At 1000 mg/kg/day, males also had a mean body weight at the end of the study (vs. 359, p<0.05) and mean body weight gains (days 1 to 28: +vs.+170) lower than controls, particularly in the second half of the treatment period, and a mean food consumption toxicologically significantly lower than in controls during the last week of treatment (18.7 g/animal/day vs. controls, i.e. -20%). These findings were considered to be test item-related but not adverse. There were no test item-related effects on mean body weight and mean food consumption in females at 1000 mg/kg/day and in both sexes at 300 mg/kg/day.

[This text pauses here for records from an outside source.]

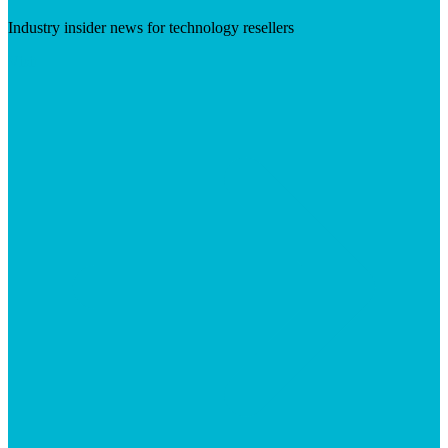
Industry insider news for technology resellers
Visit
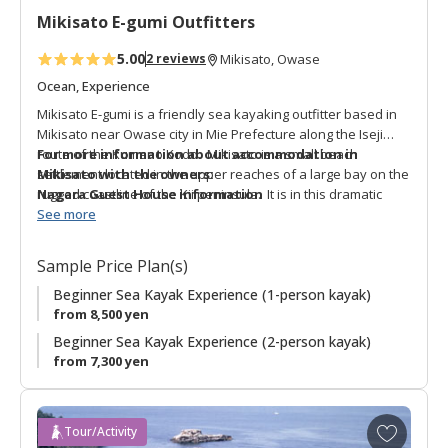
t
Mikisato E-gumi Outfitters
e
s
5.00
2 reviews
Mikisato, Owase
Ocean, Experience
Mikisato E-gumi is a friendly sea kayaking outfitter based in
Mikisato near Owase city in Mie Prefecture along the Iseji
route of the Kumano Kodo. Mikisato is a small beach
For more information about accommodation in
settlement located in the upper reaches of a large bay on the
Mikisato with the owners:
rugged coastline of the Kii peninsula. It is in this dramatic
Nagara Guest House information
location that Mikisato e-gumi offers sea kayak activities for
See more
beginners and experienced paddlers. A unique adventure is
the “Kumano Kodo Ocean Trail Pilgrimage Sea Kayaking
Sample Price Plan(s)
Experience” which retraces the waterway route that pilgrims
took through this bay. This is a unique way to actively enjoy a
Beginner Sea Kayak Experience (1-person kayak)
special aspect of the Kumano Kodo with a bilingual English-
from 8,500 yen
speaking guide.
Beginner Sea Kayak Experience (2-person kayak)
from 7,300 yen
A
Tour/Activity
d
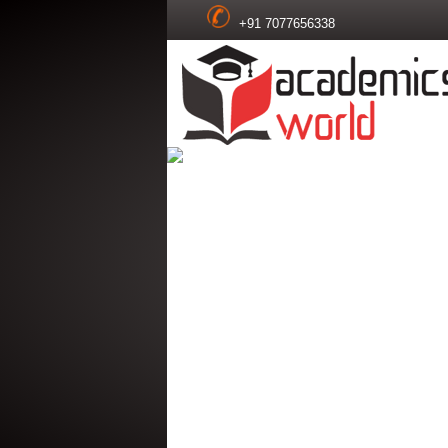
+91 7077656338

At 300 and 1000 mg/kg/day, there were no effects on hematology, blood biochemistry and urinalysis parameters.No mean organ weight differences and no macroscopic post-mortem findings were attributed to the test item at any dose. Moderate (grade 3) multifocal chronic bronchioalveolar inflammation was observed in the lung of one out of five males treated at 1000 mg/kg/day, which could be a major contributing factor to breathing difficulties. This respiratory finding was considered to be possibly test item-related.

 

Conclusion

The test item was administered daily for 4 weeks by oral route to male and female Sprague-Dawley rats at dose-levels of 100, 300 or 1000 mg/kg/day in corn oil.

Under the experimental conditions of this study, the No Observed Adverse Effect Level (NOAEL) was considered to be at 300 mg/kg/day based on the adverse clinical signs observed at 1000 mg/kg/day.